The regulations require the city to reduce its polluted urban runoff, one reason, according to Heal the Bay, Surfrider flunks water quality tests, year after year.

Three nonprofit environmental organizations have been defending the regulations: The Natural Resources Defense Council (NRDC); Santa Monica Baykeeper, and Heal the Bay.

Meanwhile, the City of Malibu has not gone forward with a plan to design a system to treat the highly polluted urban runoff flowing to Malibu Creek and Malibu Lagoon. In 2002, the City of Malibu contracted with an engineering firm, ENARTEC, Inc. to design the system. But ENARTEC, Inc. dissolved in 2003 due to a downturn in the economy, and the city has not yet hired another firm.

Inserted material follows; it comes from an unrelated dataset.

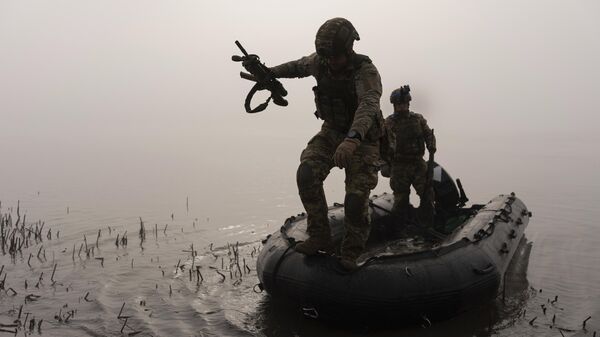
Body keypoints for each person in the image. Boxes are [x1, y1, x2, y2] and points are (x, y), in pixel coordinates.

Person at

This year, Heal the Bay listed Surfrider as one of the worst Los Angeles County monitoring locations, coining it a “beach bummer.” In the organization’s “13th Annual Beach Report Card,” Surfrider scored an F for it’s year round dry weather category.

In “Testing the Waters: A Guide to Water Quality at Vacation Beaches,” a publication put out in August by the NRDC, the water quality after a rainstorm in local waters is so bad that the county advises swimmer to avoid ocean water for 72 hours after a rainstorm.

Since water quality is, in general, poorer on rainy days, three categories are used in assessing the water quality: year round dry weather, when no rain has fallen on or three days prior to that day; wet weather, days with rain; dry season, a period running from April through September.

Poor grades indicated high levels of bacteria that include disease-causing organisms from human and animal wastes. In the case of Surfrider State Beach in Malibu, Heal the Bay, in its Report Card, attributes the high level of pollution to runoff from the Malibu Lagoon and the Tapia Sewage Treatment Plant.

However, Suzanne Goode, a senior resource ecologist for the California Department of Parks and Resources, denies the correlation between the Tapia Sewage Treatment Plant and the pollution of Surfrider State Beach.

“I’ve heard those suspicions since I’ve been working here for 19 years,” she said. “But the only detrimental impacts to the creek is by way of too much water discharged, but not bacteria.”

Goode explained that the Tapia Sewage Treatment Plant treats the sewage to the tertiary level-the highest. According to the reports from Tapia, the level of bacteria is zero. Goode instead, connected the pollution at Surfrider to the expansive and highly developed nature of the Malibu Creek Watershed. A watershed is a geographic area in which all the rainfall drains to a single point. The more developed a watershed, the more polluted the discharge point, due to various factors, including runoff from parking lots, septic tanks and cat and dog feces. Goode did not isolate one source of the pollution.

“The pollution’s probably due to many factors,” Goode said.

Hallie Jones, manager of public relations at Heal the Bay, cited the storm drain system, a component of the watershed, for the poor water quality on wet days.

“There is more run-off on wet days,” Jones said. “It’s because Los Angeles has so much concrete.”

The concrete prevents the rainwater from absorbing into the ground and percolating back into the natural water ecosystem. The rain, instead, travels through the storm drain system, and in the process, picks up pathogenic bacteria.

The storm drain system, designed to prevent flooding, is a network of underground pipes and tunnels that carry water, collected from catch basins, or gutters, along the street, to some body of water, in this case, the Malibu Lagoon. And in turn, Jones said, Surfrider beach is affected because it is located at an outlet of the Malibu Lagoon.

And even though the city of Los Angeles has dismissed its case against the Regional Water Board, dozens of other cities including Pomona, the county of Los Angeles, Beverly Hills, and Arcadia, continue their litigation against the tightened regulations.

While the hullabaloo over the regulations ensues, Surfrider State Beach continues to blossom with colorful umbrellas.

“Californians are still swimming in dirty water,” David Beckman said, director of NRDC’s Coastal Water Quality Project in Los Angeles.